**Exercise details**.
In the entries below, find the line with "saltado algunas de", then set it down exactly along with each line after it to the end, skipping any pictures.

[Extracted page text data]
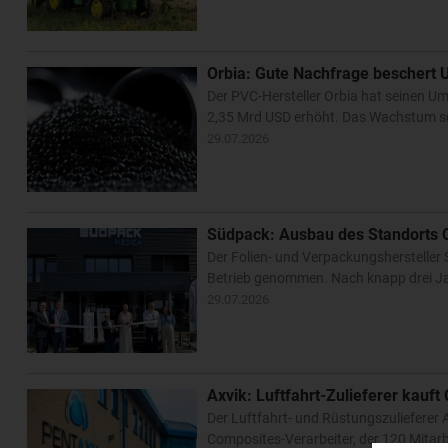
Orbia: Gute Nachfrage beschert
Der PVC-Hersteller Orbia hat seinen 
2,35 Mrd USD erhöht. Das Wachstum se
29.07.2026
Südpack: Ausbau des Standorts 
Der Folien- und Verpackungshersteller S
Betrieb genommen. Nach knapp drei Jah
29.07.2026
Axvik: Luftfahrt-Zulieferer kauf
Der Luftfahrt- und Rüstungszulieferer 
Composites-Verarbeiter, der 120 Mitarbe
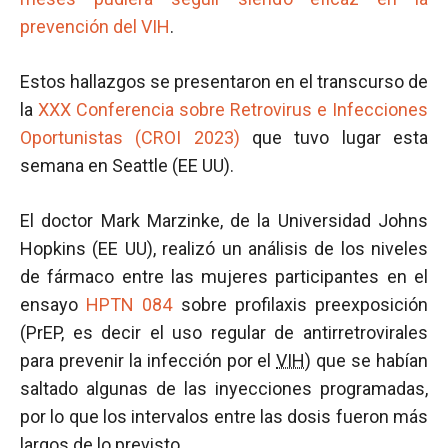
prevención del VIH
.
Estos hallazgos se presentaron en el transcurso de
la
XXX Conferencia sobre Retrovirus e Infecciones
Oportunistas (CROI 2023)
que tuvo lugar esta
semana en Seattle (EE UU).
El doctor Mark Marzinke, de la Universidad Johns
Hopkins (EE UU), realizó un análisis de los niveles
de fármaco entre las mujeres participantes en el
ensayo
HPTN 084
sobre profilaxis preexposición
(PrEP, es decir el uso regular de antirretrovirales
para prevenir la infección por el
VIH
) que se habían
saltado algunas de las inyecciones programadas,
por lo que los intervalos entre las dosis fueron más
largos de lo previsto.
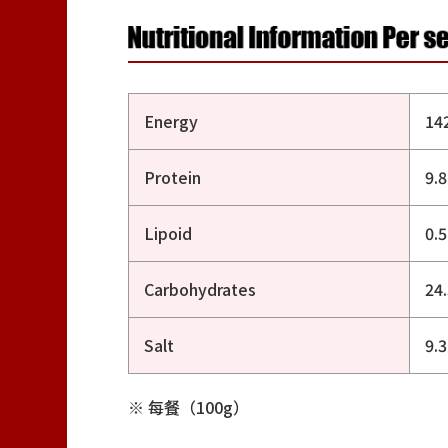
Energy
14
Protein
9.
Lipoid
0.
Carbohydrates
24
Salt
9.
每餐（100g）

**Response to this task**.
saltado algunas de las inyecciones programadas,
por lo que los intervalos entre las dosis fueron más
largos de lo previsto.
Energy
14
Protein
9.
Lipoid
0.
Carbohydrates
24
Salt
9.
每餐（100g）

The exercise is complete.